In this paper we focus on addressing the issue of low convergence associated with degenerate points. We note that there are other causes of low convergence in density-based topology optimization. As discussed in Sect. 3.2, the left hand side in Fig. 1b includes a region of \(\sigma _1 \approx -\sigma _2\). It takes a few hundred iterations for this region to converge (c.f. Fig. 7 bottom). Extending the initialization from the topological skeleton to the entire domain is expected to reduce the number of iterations.

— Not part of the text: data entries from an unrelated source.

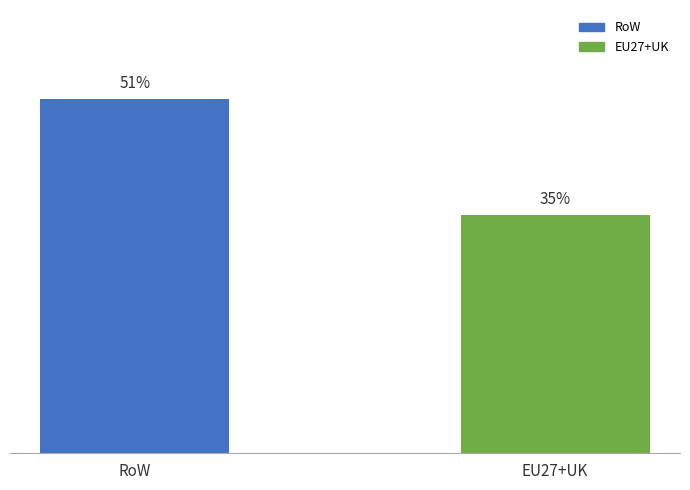

List the labels in order of value, smallest first.

EU27+UK, RoW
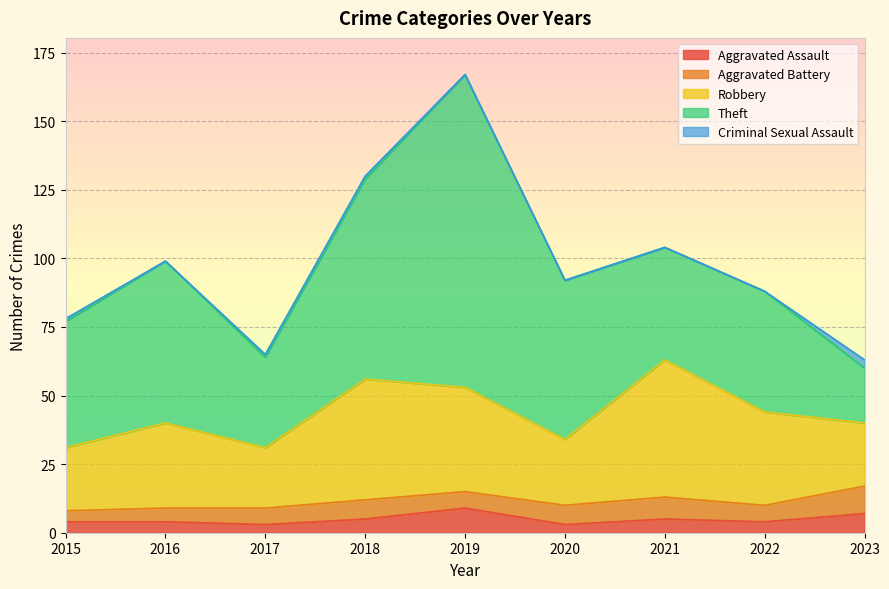

Reading right to left, transcribe all the data shown in this chart.

Aggravated Assault: 2023=7	2022=4	2021=5	2020=3	2019=9	2018=5	2017=3	2016=4	2015=4
Aggravated Battery: 2023=10	2022=6	2021=8	2020=7	2019=6	2018=7	2017=6	2016=5	2015=4
Robbery: 2023=23	2022=34	2021=50	2020=24	2019=38	2018=44	2017=22	2016=31	2015=23
Theft: 2023=20	2022=44	2021=41	2020=58	2019=114	2018=73	2017=33	2016=59	2015=46
Criminal Sexual Assault: 2023=3	2022=0	2021=0	2020=0	2019=0	2018=1	2017=1	2016=0	2015=1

In this work, we have analyzed the convergence of porous infill optimization towards a stable binary design. In a number of experiments we have shown that low convergence regions may appear in this variant of topology optimization, prohibiting an automatic generation of a distinct and mechanically sound binary design. By analyzing the topology of the stress field that arises in the solid object, the existence of trisector degenerate points in this field could be determined as the major cause of low convergence. Based on this observation, we have proposed an initialization process for porous infill optimization that quickly guides the optimization towards a stable binary design. This process generates an initial solid material layout along the topological skeleton of the stress field, which is comprised of principal stress lines starting at the trisector degenerate points.

In the future, we intend to shed light on the following extensions of the proposed approach: Firstly, we aim to consider the application of stress topology-guided density initialization to three-dimensional (3D) domains. Therefore, the convergence of 3D porous infill optimization first needs to be analyzed, using dedicated visualization techniques for 3D scalar fields. Then, since degenerate points become lines and surfaces in 3D (Hesselink et al. 1997; Zheng et al. 2005), the relationships between the 3D stress field topology and the local convergence ratio needs to be investigated. Based on these investigations, specific initialization strategies and material growth processes need to be developed. Secondly, we will consider stress topology analysis for homogenization-based infill optimization. In particular, we will address the automatic generation of a 2D quad-dominant mesh where the mesh edges align with the principal stress directions. Porous infill optimization, under a single load case, tends to lay out the material along the mutually orthogonal principal stress lines, and—with our proposed initialization—automatically handles the material layout around degenerate points where quad meshing approach have difficulties to construct a consistent mesh structure (Wu et al. 2021b). We will build upon this observation and combine stress topology-guided porous infill optimization with the enforcement of material deposition along the principal stress lines.